[[ Selected extract open ]]

Identifying a need doesn’t automatically lead to profits. You have to identify an unmet need or at least, a need that you can meet at a price that is both competitive and leaves room for your margins. Knowing your competition is nearly as important as knowing your customers. [level-members]
Fortunately, your main competitors should be pretty easy to identify. Draw a circle around your shop and all other wine shops and establishments that sell wine for off-premise consumption are your competitors at one level or another.
(How big to draw that circle will depend on factors like population density. The circle will be much smaller in, say, midtown Manhattan than it will be in rural eastern Oregon.)
Chances are, you’ll have competitors in a variety of classes, from small shops to liquor superstores to multi-location chains. (Depending on your state’s regulations.) Each will pose a different kind of threat to your business and you’ll compete against each in a different way.
Against some of these competitors, you’re best bet is to not compete at all. As in, if there’s a SuperMegaLiquorMart down the block, forget trying to sell Yellow Tail on price. You’re going to lose. But you can win by offering harder to find wines and a different kind of customer service. (More on that in a moment.)
Against other small shops your competitive advantage might be specializing in Old World wines, or wines of that style. Or you might have a particular region or varietal that you favor. Carving out a niche and becoming the leader in that niche is much easier than trying to be all things to all people.
You should visit your competitors to see what they’re up to. You don’t have to be all “cloak and dagger” about it. In fact, you might stop by every few months to say hello, talk shop and commiserate or trade ideas. While you’re there, pay attention to what your competitor is doing that you’re not. Or that she is doing noticeably better.
Don’t forget the online world. They’re not physically within that competitive perimeter we discussed earlier, but they are competitors in some ways. Amazon Wine has a growing presence, as do the services like Drizly and Drync. See what they’re doing and what they’re talking about to their clients. Their marketing budgets are probably much deeper than yours; no reason you shouldn’t learn whatever you can on their dime.
Finally, forget “better.” You’re probably not really better than your competition (and no-one believes you even if you are), but you are different. Focus on what makes you different. That’s what the market wants, and that’s what the market rewards.

[[ Selected extract closed ]]

» **Problem set**
**A)** In the passage on wine shop competition, what does it say a shop can offer to win against a SuperMegaLiquorMart down the block?
**B)** In the passage on wine shop competition, give again the part that begins at the words "Don’t forget the" and stops after "on their dime.", replacing "marketing budgets" with "advertising budgets".
The material is separate from the passage on wine shop competition.

[[ Dataset records open ]]

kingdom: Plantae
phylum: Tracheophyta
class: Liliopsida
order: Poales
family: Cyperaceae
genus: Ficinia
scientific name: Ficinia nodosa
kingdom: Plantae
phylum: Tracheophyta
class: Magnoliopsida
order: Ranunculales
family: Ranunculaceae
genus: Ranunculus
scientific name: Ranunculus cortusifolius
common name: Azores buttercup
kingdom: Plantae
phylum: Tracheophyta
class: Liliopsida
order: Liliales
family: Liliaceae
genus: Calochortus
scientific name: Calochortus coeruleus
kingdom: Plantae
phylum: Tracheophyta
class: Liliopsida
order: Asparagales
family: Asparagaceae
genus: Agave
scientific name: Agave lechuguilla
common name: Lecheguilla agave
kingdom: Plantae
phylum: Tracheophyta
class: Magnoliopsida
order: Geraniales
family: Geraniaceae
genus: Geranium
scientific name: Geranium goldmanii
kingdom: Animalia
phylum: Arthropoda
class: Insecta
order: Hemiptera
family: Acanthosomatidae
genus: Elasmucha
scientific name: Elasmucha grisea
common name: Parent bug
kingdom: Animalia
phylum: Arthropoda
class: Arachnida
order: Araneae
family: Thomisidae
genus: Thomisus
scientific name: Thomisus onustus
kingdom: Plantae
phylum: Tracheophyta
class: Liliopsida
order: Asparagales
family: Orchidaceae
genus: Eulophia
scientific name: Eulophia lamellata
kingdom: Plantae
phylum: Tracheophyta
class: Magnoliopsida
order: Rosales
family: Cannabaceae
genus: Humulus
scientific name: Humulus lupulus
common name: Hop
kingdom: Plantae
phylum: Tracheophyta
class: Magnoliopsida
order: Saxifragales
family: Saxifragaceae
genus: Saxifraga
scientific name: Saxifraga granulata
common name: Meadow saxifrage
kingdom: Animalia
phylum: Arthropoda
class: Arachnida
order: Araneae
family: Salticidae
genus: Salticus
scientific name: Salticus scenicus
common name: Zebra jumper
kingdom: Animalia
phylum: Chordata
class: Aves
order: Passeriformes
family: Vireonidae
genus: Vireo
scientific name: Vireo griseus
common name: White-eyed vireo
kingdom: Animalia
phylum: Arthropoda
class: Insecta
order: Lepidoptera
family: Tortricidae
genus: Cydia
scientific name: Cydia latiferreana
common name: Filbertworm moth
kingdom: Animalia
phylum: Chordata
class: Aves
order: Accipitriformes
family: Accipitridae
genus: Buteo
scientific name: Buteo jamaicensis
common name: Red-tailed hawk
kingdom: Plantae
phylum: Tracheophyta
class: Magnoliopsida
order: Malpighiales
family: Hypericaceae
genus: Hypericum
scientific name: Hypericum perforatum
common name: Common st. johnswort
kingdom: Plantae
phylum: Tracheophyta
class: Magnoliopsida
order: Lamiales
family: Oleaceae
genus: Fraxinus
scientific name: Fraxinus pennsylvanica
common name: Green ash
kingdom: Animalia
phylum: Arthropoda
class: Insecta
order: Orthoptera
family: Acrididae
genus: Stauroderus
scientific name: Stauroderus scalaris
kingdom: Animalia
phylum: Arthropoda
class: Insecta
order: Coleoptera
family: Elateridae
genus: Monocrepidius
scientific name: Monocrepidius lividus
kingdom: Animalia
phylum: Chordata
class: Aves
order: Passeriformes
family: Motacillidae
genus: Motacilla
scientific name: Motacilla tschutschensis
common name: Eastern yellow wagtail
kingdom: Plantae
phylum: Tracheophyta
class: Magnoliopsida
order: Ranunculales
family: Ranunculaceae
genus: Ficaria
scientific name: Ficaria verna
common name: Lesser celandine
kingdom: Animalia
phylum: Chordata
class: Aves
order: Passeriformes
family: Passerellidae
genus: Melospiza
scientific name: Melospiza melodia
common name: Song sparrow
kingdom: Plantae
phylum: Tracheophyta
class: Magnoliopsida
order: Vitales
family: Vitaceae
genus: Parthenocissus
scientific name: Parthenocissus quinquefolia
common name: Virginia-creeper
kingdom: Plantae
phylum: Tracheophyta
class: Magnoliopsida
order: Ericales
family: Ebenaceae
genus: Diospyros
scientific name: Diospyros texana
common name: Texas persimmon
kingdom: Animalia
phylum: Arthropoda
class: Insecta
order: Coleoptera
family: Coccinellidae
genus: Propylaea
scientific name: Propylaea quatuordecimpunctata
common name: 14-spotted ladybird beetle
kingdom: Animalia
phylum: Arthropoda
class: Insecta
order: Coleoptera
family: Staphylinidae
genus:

[[ Dataset records closed ]]

» **Completed exercise**
**A)** Harder to find wines and a different kind of customer service.

**B)**
Don’t forget the online world. They’re not physically within that competitive perimeter we discussed earlier, but they are competitors in some ways. Amazon Wine has a growing presence, as do the services like Drizly and Drync. See what they’re doing and what they’re talking about to their clients. Their advertising budgets are probably much deeper than yours; no reason you shouldn’t learn whatever you can on their dime.